The woman, Amy Cooper, said in earlier comments to CNN she wanted to "publicly apologize to everyone." Lemon's team invited the woman Monday to appear on the show alongside Christian Cooper but had not heard back from her by Tuesday night.
On Wednesday, the NYC Commission on Human Rights said it is investigating the incident.
The two encountered each other Monday morning in New York's Central Park while she was walking her dog. They are not related.
They both told CNN their interaction began because her dog was not on a leash, which violated that area's rules. Moments later, a video recorded by Christian Cooper shows the woman saying she was going to call the police and "going to tell them there's an African American man threatening my life."
She was fired from her job the next day, after being briefly placed on administrative leave.
"Following our internal review of the incident in Central Park yesterday, we have made the decision to terminate the employee involved, effective immediately. We do not tolerate racism of any kind at Franklin Templeton," the company said on Twitter Tuesday.

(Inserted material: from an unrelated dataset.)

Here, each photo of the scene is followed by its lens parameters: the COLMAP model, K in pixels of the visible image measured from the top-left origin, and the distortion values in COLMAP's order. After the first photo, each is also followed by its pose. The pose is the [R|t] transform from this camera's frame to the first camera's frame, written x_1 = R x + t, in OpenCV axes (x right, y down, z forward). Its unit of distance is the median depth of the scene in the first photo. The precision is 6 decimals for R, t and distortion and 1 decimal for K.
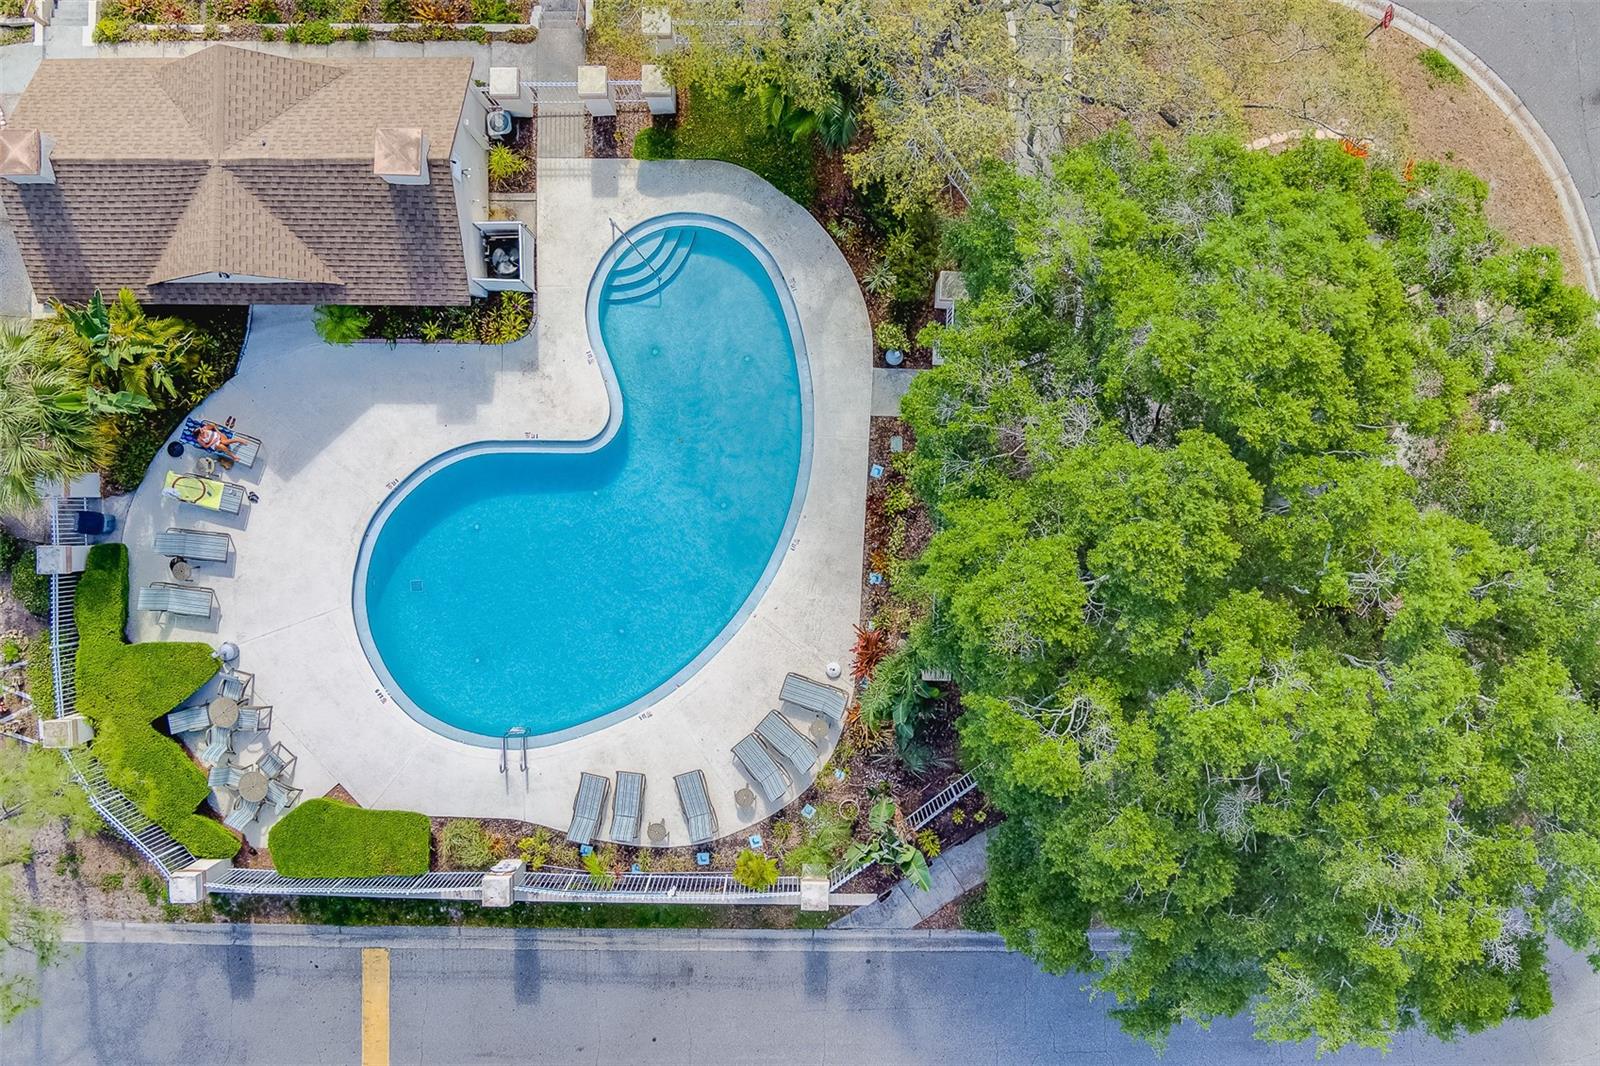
lens RADIAL K [[1385.2, 0, 807.0], [0, 1385.2, 520.8], [0, 0, 1]] dist [-0.049424, 0.010151]
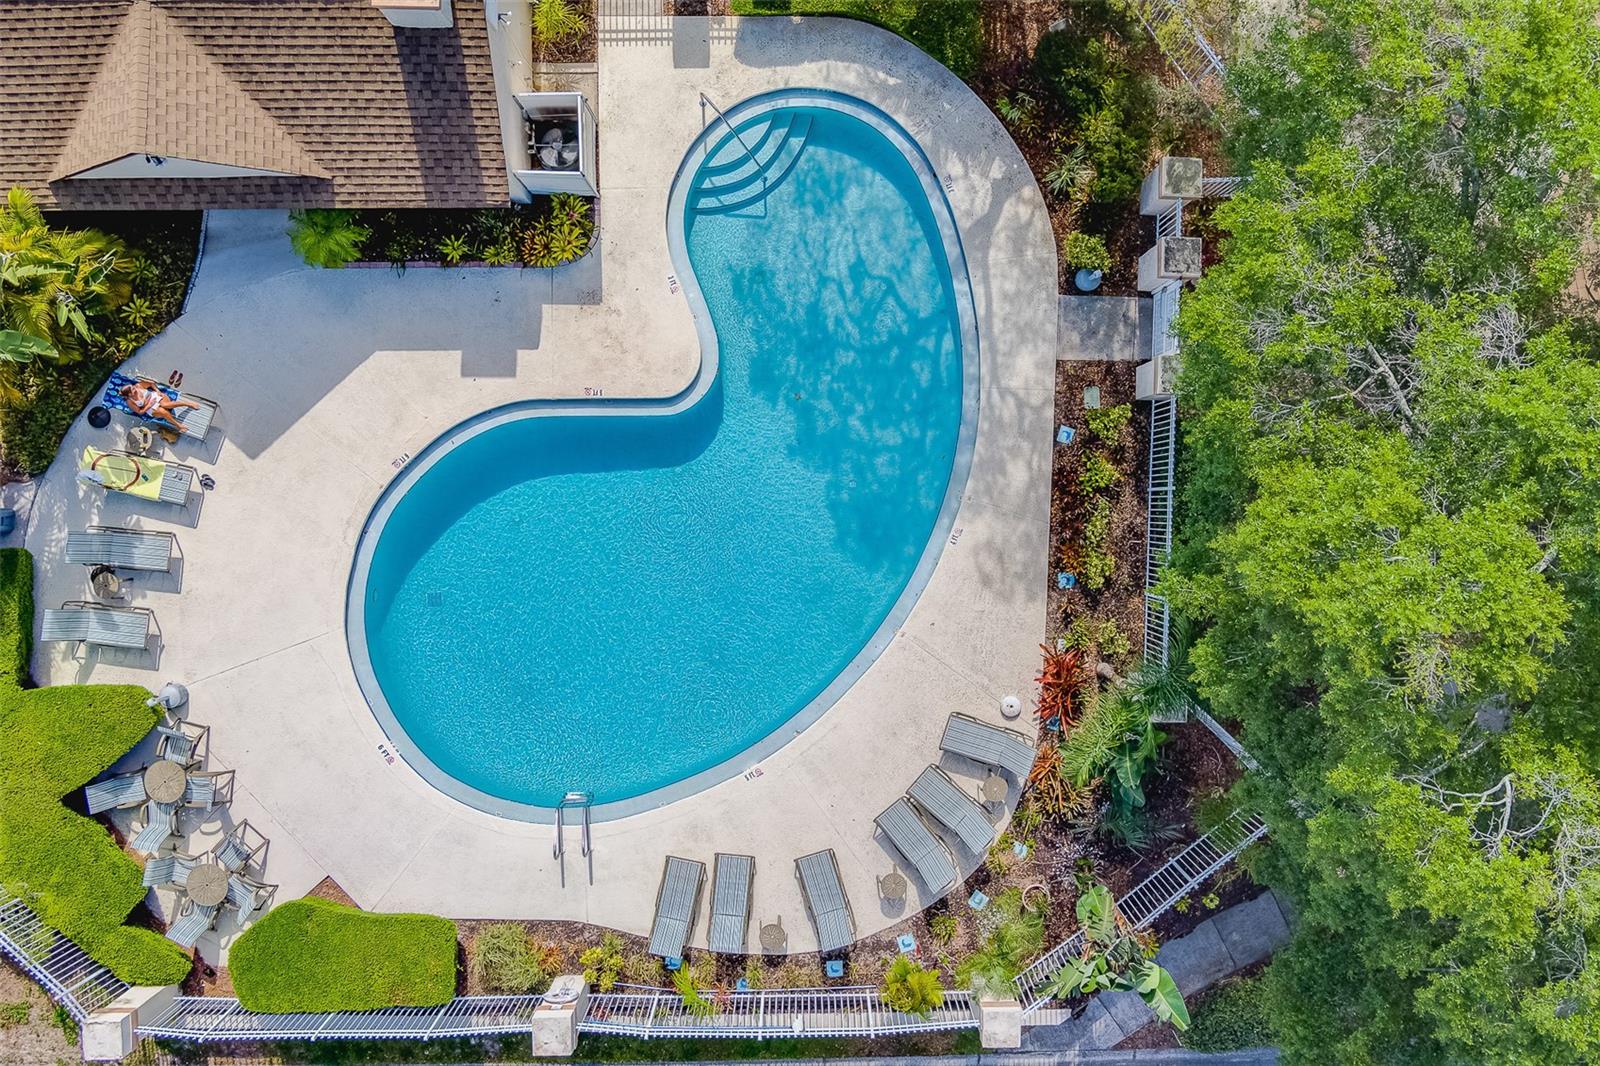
lens RADIAL K [[1329.0, 0, 853.9], [0, 1329.0, 467.2], [0, 0, 1]] dist [-0.059745, 0.037093]
pose [[0.999309, -0.013509, 0.034629, -0.086693], [0.014639, 0.999363, -0.032562, 0.002737], [-0.034167, 0.033046, 0.998870, 0.299016]]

"I'm not a racist. I did not mean to harm that man in any way," Amy Cooper had said in her earlier apology, adding that she also didn't mean any harm to the African American community.
"Is she a racist? I can't answer that," Christian Cooper told Lemon Tuesday. "Only she can answer that. And I would submit probably the only way she's going to answer that is going forward. How she conducts herself and, you know, how she chooses to reflect on this situation and examine it."
In an interview with NPR, he said: "Now, should she be defined by that, you know, couple-of-seconds moment? I can't answer that. I think that's really up to her and what she does going forward."
He says he never expected the video to explode in the way it did. He said he hoped that if they both went on Lemon's show together Tuesday it would help bring a close to something that has "snowballed quite significantly."
He says he recognizes she has also probably received a significant number of messages, like he has, but urged those reaching out to remain civil.
"I am told there has been death threats and that is wholly inappropriate and abhorrent and should stop immediately," Christian Cooper said.
“I find it strange that people who were upset that ... that she tried to bring death by cop down on my head, would then turn around and try to put death threats on her head. Where is the logic in that?” he said. “Where does that make any kind of sense?”